I tuoi compiti
1. Secondo il brano selezionato, a che cosa serve avere in atelier materiali così disparati? Rispondi in una o due frasi.
2. Elenca tutti i materiali che il brano selezionato definisce "prettamente artistici".
3. Restituisci dal brano selezionato la parte che comincia con "L’opera creata, che" e finisce con "illustrarci casi pratici?".

───── Brano selezionato

I materiali a disposizione in atelier sono i più disparati, da quelli prettamente artistici come acquerelli, tempere, acrilici, matite, cere, argille, a quelli più artigianali come scampoli, legni e vari materiali di recupero. Questo permette la stimolazione e il risveglio della curiosità innata in ognuno di noi e l’incremento delle personali possibilità di raccontarsi.
L’opera creata, che come ho detto è mediatrice della relazione, diventa oggetto preso in carico dall’arte-terapeuta che ne è il custode e l’ atelier ne diventa il contenitore affettivo, lo spazio sicuro, il porto franco. È frequente che mi venga chiesto di conservare in atelier opere dal contenuto profondo, inconscio, come se aspetti della vita metabolizzati tramite l’opera, avessero poi bisogno di un testimone affettivo e di un luogo sicuro dove essere lasciati.
Nel suo atelier privato svolge soprattutto lavoro individuale: la relazione è in primo piano. Potrebbe illustrarci casi pratici?
Faccio un esempio di una situazione delicata ma non assolutamente patologica, né invalidante: nella foto un’opera di una bimba di nove anni abilissima manualmente e con una capacità creativa davvero notevole, ma che fatica nelle relazioni con i pari, negli apprendimenti, negli aspetti concreti della vita e come si può notare il suo albero è in fiore, è splendido ma è privo di radici e infatti in atelier viene assiduamente, ma non accetta da me alcun consiglio tecnico, fa le opere, si dice da sola che sono belle e se ne va. Non si nutre del terreno fertile in cui vive: l’obiettivo sarà creare con lei una relazione tale da farle accettare consigli tecnici per le sue opere, portarla ad averne bisogno per esprimersi in maniera più completa e appagante e da lì darle modo di radicarsi a terra anche negli altri contesti di vita.

──────────
───── Voci fornite

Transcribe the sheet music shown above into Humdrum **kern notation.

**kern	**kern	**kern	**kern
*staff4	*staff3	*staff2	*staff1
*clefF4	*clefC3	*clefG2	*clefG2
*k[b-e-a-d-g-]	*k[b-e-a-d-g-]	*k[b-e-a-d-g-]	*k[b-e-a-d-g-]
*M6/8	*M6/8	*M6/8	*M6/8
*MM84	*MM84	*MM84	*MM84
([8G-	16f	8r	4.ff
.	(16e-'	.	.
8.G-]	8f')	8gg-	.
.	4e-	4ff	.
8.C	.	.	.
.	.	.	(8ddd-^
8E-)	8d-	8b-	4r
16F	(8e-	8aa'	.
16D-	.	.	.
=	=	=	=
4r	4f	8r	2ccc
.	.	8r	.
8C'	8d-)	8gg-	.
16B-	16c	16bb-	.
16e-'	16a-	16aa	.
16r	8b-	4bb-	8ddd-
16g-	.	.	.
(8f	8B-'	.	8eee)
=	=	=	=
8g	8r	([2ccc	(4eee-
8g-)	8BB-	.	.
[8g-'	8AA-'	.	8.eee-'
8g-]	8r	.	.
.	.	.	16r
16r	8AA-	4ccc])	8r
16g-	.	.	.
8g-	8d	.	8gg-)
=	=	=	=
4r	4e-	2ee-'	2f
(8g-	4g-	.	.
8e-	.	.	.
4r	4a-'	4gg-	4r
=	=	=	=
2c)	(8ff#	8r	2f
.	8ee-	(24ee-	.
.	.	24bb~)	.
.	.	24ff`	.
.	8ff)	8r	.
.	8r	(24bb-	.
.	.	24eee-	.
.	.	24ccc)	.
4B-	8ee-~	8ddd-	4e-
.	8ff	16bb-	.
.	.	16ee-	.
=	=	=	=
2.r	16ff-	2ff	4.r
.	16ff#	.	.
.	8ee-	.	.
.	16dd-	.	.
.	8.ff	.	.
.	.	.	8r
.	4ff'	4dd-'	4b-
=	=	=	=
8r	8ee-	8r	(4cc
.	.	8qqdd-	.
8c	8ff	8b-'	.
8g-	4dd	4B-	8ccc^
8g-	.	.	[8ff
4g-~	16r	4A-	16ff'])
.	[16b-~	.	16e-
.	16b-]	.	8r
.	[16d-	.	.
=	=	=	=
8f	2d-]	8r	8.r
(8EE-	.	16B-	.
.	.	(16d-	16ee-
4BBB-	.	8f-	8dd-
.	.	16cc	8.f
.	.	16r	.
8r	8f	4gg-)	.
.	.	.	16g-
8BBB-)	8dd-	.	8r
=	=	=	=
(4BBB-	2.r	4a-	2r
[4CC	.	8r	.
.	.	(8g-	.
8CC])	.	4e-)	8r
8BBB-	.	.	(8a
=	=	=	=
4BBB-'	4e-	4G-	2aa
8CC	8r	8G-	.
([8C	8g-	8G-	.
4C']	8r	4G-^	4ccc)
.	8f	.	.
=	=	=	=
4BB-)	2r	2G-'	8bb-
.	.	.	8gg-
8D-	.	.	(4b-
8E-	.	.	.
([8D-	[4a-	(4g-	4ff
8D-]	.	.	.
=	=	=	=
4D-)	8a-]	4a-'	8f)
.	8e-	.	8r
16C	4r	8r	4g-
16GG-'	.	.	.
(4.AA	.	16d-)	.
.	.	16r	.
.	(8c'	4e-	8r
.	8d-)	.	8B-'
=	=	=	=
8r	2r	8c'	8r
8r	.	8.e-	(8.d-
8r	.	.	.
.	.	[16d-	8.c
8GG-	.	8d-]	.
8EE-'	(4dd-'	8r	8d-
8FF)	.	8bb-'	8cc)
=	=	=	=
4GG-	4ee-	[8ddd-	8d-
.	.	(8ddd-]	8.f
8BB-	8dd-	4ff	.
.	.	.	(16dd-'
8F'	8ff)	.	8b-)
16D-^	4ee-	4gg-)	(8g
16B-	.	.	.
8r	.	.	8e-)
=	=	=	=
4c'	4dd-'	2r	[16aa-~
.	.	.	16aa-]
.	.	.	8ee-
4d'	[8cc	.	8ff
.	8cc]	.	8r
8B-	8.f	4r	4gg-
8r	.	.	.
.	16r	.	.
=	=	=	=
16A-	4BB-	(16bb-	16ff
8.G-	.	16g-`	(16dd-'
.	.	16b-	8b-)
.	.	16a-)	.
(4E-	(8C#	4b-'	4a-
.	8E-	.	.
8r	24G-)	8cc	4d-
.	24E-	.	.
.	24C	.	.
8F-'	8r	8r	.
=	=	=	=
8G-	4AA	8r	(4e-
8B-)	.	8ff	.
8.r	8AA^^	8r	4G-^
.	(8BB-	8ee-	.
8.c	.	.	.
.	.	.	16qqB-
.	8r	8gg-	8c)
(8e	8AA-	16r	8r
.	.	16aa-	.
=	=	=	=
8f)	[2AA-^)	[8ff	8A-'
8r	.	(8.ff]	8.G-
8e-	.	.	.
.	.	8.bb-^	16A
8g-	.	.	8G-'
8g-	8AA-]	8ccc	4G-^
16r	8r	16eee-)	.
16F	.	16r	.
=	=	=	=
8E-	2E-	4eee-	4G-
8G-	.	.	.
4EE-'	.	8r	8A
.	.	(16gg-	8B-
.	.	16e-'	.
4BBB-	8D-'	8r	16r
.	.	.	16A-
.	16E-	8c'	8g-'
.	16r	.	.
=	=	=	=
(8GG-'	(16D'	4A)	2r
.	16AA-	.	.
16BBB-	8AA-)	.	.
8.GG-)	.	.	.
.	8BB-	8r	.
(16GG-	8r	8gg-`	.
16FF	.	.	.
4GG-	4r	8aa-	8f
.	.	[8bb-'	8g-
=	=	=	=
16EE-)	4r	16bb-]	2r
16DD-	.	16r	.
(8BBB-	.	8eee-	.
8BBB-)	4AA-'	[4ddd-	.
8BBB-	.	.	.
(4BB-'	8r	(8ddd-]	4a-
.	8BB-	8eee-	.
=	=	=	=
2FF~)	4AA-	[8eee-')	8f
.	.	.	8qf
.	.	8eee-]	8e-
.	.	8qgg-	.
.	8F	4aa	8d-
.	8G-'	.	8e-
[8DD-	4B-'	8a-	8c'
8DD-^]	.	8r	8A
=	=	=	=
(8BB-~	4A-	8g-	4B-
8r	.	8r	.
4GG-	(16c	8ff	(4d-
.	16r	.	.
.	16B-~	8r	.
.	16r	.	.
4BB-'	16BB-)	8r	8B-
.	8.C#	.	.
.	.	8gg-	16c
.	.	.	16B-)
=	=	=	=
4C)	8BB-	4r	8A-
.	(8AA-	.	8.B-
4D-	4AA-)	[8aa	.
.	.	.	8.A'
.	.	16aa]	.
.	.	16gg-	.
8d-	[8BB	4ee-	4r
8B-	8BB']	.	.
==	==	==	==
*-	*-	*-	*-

──────────

Soluzioni dell'esercizio
1. La varietà dei materiali stimola e risveglia la curiosità innata in ognuno di noi. Inoltre accresce le possibilità personali di raccontarsi.

2. Acquerelli, tempere, acrilici, matite, cere, argille.

3.
L’opera creata, che come ho detto è mediatrice della relazione, diventa oggetto preso in carico dall’arte-terapeuta che ne è il custode e l’ atelier ne diventa il contenitore affettivo, lo spazio sicuro, il porto franco. È frequente che mi venga chiesto di conservare in atelier opere dal contenuto profondo, inconscio, come se aspetti della vita metabolizzati tramite l’opera, avessero poi bisogno di un testimone affettivo e di un luogo sicuro dove essere lasciati.
Nel suo atelier privato svolge soprattutto lavoro individuale: la relazione è in primo piano. Potrebbe illustrarci casi pratici?